→ **EXERCISE DIRECTIONS**: Copy every line of text in the material below word for word, and leave the pictures out.

→ **SUPPLIED MATERIAL**:
-- Opening Marker --

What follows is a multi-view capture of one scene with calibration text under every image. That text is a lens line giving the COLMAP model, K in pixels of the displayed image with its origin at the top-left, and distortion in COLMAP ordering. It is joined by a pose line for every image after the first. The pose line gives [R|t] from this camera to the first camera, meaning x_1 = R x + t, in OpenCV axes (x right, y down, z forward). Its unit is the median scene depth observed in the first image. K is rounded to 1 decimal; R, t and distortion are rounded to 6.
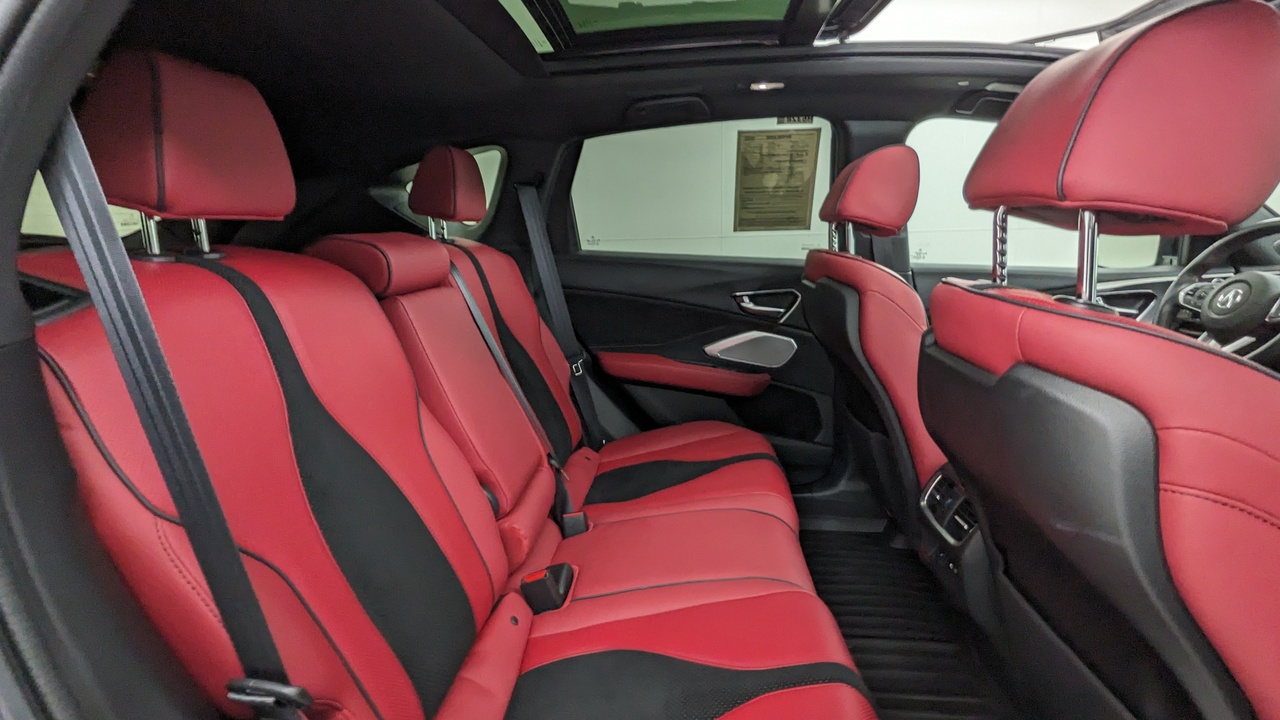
lens RADIAL K [[607.7, 0, 640.0], [0, 607.7, 360.0], [0, 0, 1]] dist [0.000022, -0.000047]
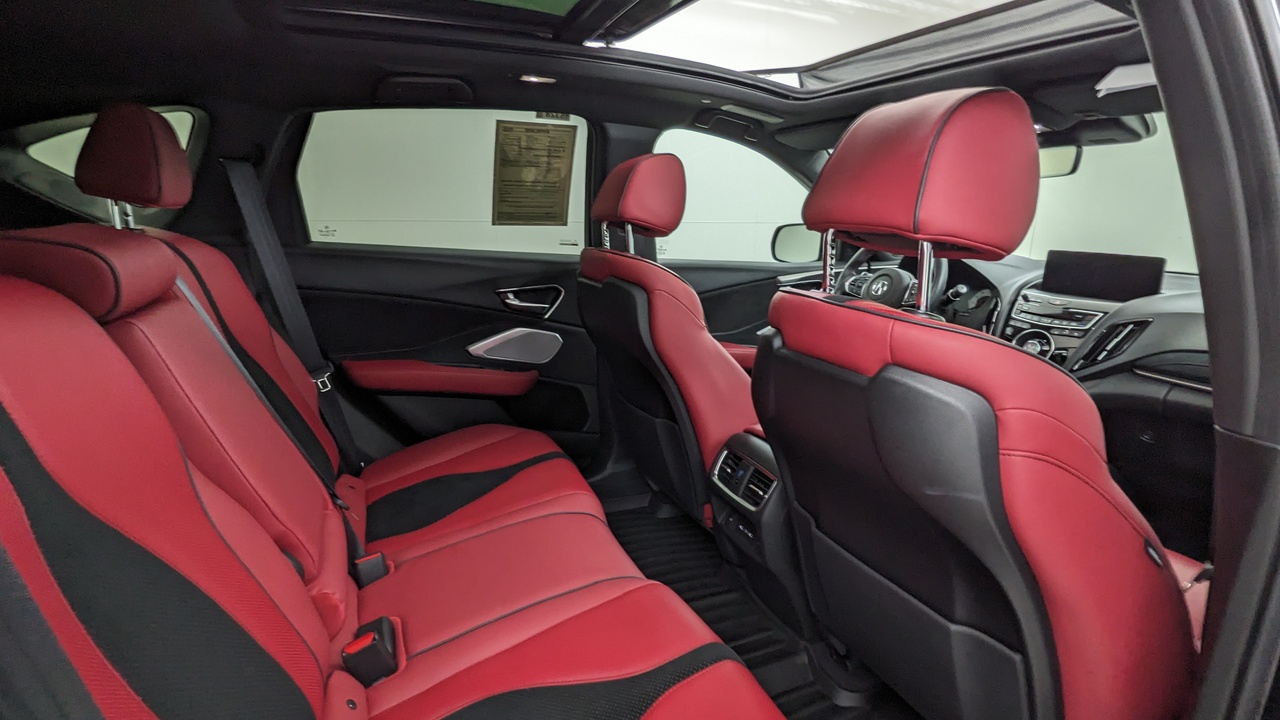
lens RADIAL K [[610.7, 0, 640.0], [0, 610.7, 360.0], [0, 0, 1]] dist [0.002504, -0.000383]
pose [[0.878951, -0.077197, 0.470622, -0.124978], [0.065359, 0.997000, 0.041472, -0.027757], [-0.472412, -0.005693, 0.881360, 0.047659]]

-- Closing Marker --

→ **ANSWER SPACE**:
What follows is a multi-view capture of one scene with calibration text under every image. That text is a lens line giving the COLMAP model, K in pixels of the displayed image with its origin at the top-left, and distortion in COLMAP ordering. It is joined by a pose line for every image after the first. The pose line gives [R|t] from this camera to the first camera, meaning x_1 = R x + t, in OpenCV axes (x right, y down, z forward). Its unit is the median scene depth observed in the first image. K is rounded to 1 decimal; R, t and distortion are rounded to 6.
lens RADIAL K [[607.7, 0, 640.0], [0, 607.7, 360.0], [0, 0, 1]] dist [0.000022, -0.000047]
lens RADIAL K [[610.7, 0, 640.0], [0, 610.7, 360.0], [0, 0, 1]] dist [0.002504, -0.000383]
pose [[0.878951, -0.077197, 0.470622, -0.124978], [0.065359, 0.997000, 0.041472, -0.027757], [-0.472412, -0.005693, 0.881360, 0.047659]]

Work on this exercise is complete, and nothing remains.